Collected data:
- Opening Delimiter -
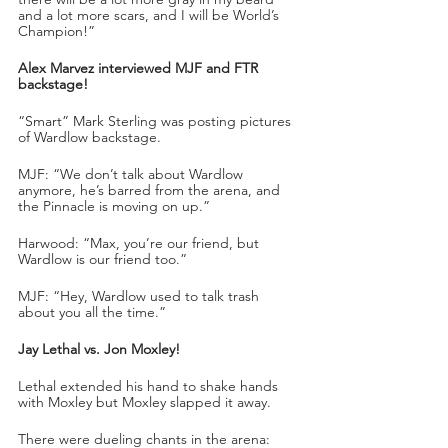
and a lot more scars, and I will be World’s 
Champion!”
Alex Marvez interviewed MJF and FTR 
backstage!
“Smart” Mark Sterling was posting pictures 
of Wardlow backstage.
MJF: “We don’t talk about Wardlow 
anymore, he’s barred from the arena, and 
the Pinnacle is moving on up.”
Harwood: “Max, you’re our friend, but 
Wardlow is our friend too.”
MJF: “Hey, Wardlow used to talk trash 
about you all the time.”
Jay Lethal vs. Jon Moxley!
Lethal extended his hand to shake hands 
with Moxley but Moxley slapped it away.
There were dueling chants in the arena: 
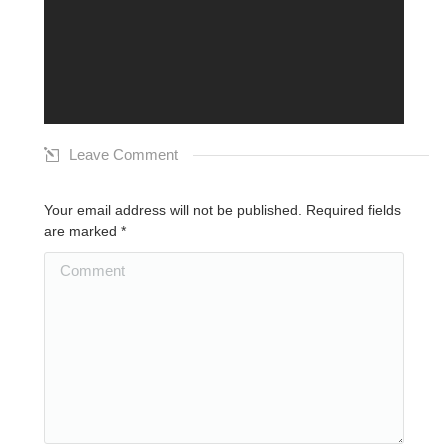
Leave Comment
Your email address will not be published. Required fields
are marked
*
Comment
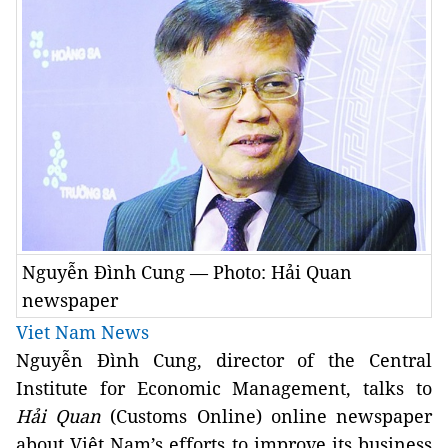
Nguyễn Đình Cung — Photo: Hải Quan
newspaper
Viet Nam News
Nguyễn Đình Cung, director of the Central
Institute for Economic Management, talks to
Hải Quan
(Customs Online) online newspaper
about Việt Nam’s efforts to improve its business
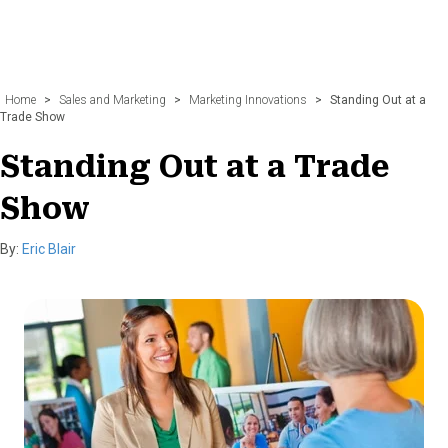
Home
>
Sales and Marketing
>
Marketing Innovations
>
Standing Out at a
Trade Show
Standing Out at a Trade
Show
By:
Eric Blair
- Closing Delimiter -
Your assignment: Print every line above once more, exactly. Omit the pictures.

Task result:
and a lot more scars, and I will be World’s 
Champion!”
Alex Marvez interviewed MJF and FTR 
backstage!
“Smart” Mark Sterling was posting pictures 
of Wardlow backstage.
MJF: “We don’t talk about Wardlow 
anymore, he’s barred from the arena, and 
the Pinnacle is moving on up.”
Harwood: “Max, you’re our friend, but 
Wardlow is our friend too.”
MJF: “Hey, Wardlow used to talk trash 
about you all the time.”
Jay Lethal vs. Jon Moxley!
Lethal extended his hand to shake hands 
with Moxley but Moxley slapped it away.
There were dueling chants in the arena: 
Leave Comment
Your email address will not be published. Required fields
are marked
*
Comment
Nguyễn Đình Cung — Photo: Hải Quan
newspaper
Viet Nam News
Nguyễn Đình Cung, director of the Central
Institute for Economic Management, talks to
Hải Quan
(Customs Online) online newspaper
about Việt Nam’s efforts to improve its business
Home
>
Sales and Marketing
>
Marketing Innovations
>
Standing Out at a
Trade Show
Standing Out at a Trade
Show
By:
Eric Blair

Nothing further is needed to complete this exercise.